I’ve been thinking a lot about schnorrers. For those who didn’t grow up with a shrewd Jewish grandmother, a “schnorrer” is a Yiddish term for a freeloader–a layabout who, no matter how charming, simply doesn’t earn their keep.

Most of us have been schnorrers at some point, have drained others of their resources and good will (emotionally or conversationally, if no other way). Goddess knows I have been. I was raised by someone who wasn’t especially interested in parenting so I learned early to extract from others what I should have been getting at home. It was a habit that lasted far too long. Into my 40s, even. And when I finally began to address these habits, I turned around and started attracting schnorrers to me like flies, perhaps to understand the pain I’d caused.

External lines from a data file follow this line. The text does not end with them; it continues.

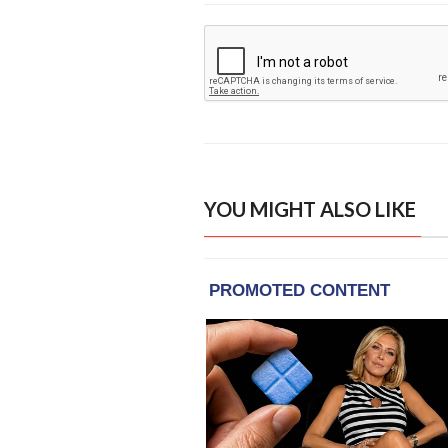
YOU MIGHT ALSO LIKE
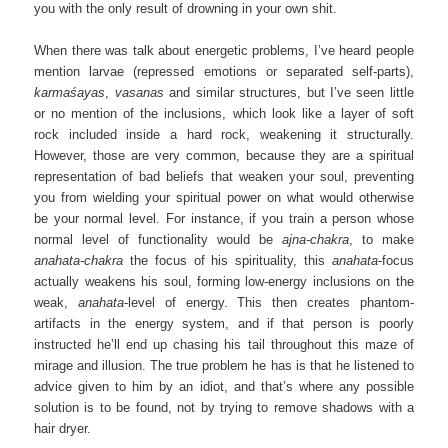
you with the only result of drowning in your own shit.
When there was talk about energetic problems, I’ve heard people
mention larvae (repressed emotions or separated self-parts),
karmaśayas
,
vasanas
and similar structures, but I’ve seen little
or no mention of the inclusions, which look like a layer of soft
rock included inside a hard rock, weakening it structurally.
However, those are very common, because they are a spiritual
representation of bad beliefs that weaken your soul, preventing
you from wielding your spiritual power on what would otherwise
be your normal level. For instance, if you train a person whose
normal level of functionality would be
ajna-chakra
, to make
anahata-chakra
the focus of his spirituality, this
anahata
-focus
actually weakens his soul, forming low-energy inclusions on the
weak,
anahata
-level of energy. This then creates phantom-
artifacts in the energy system, and if that person is poorly
instructed he’ll end up chasing his tail throughout this maze of
mirage and illusion. The true problem he has is that he listened to
advice given to him by an idiot, and that’s where any possible
solution is to be found, not by trying to remove shadows with a
hair dryer.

The evolution from transactional behavior to open-hearted exchange is a really challenging one, especially in a country that espouses a dog-eat-dog individualism that conflates self-possession with selfishness. But I’ve been working with this concept a lot, especially in my intuition practice, where I bent so far backwards to prove I wasn’t a con artist that I did myself great harm in the first year of the pandemic.

This last year has been one of learning better boundaries, no matter how tough it can seem, to build infrastructure that supports everyone. Not offering free guidance because ultimately it’s not free to me and my health. And not expecting loved ones to provide more care than they have to give. It’s about the transition from survival to thrival (yes, I know that’s not really a word) and I’m still learning how networks based on compassion rather than credit can exist, let alone flourish.

All to say that today I drew a new line. In the past I would have felt so defensive that it would’ve translated into anger at the other person. Today I did it lovingly, even if they didn’t experience it that way. I felt compassion for their unconsciousness, compassion for the part of myself that so anxiously needs others to be in agreement with me. All in all I still feel shaky. Isn’t that always the case the first time we exert a muscle?

"All, everything I understand, I understand only because I love."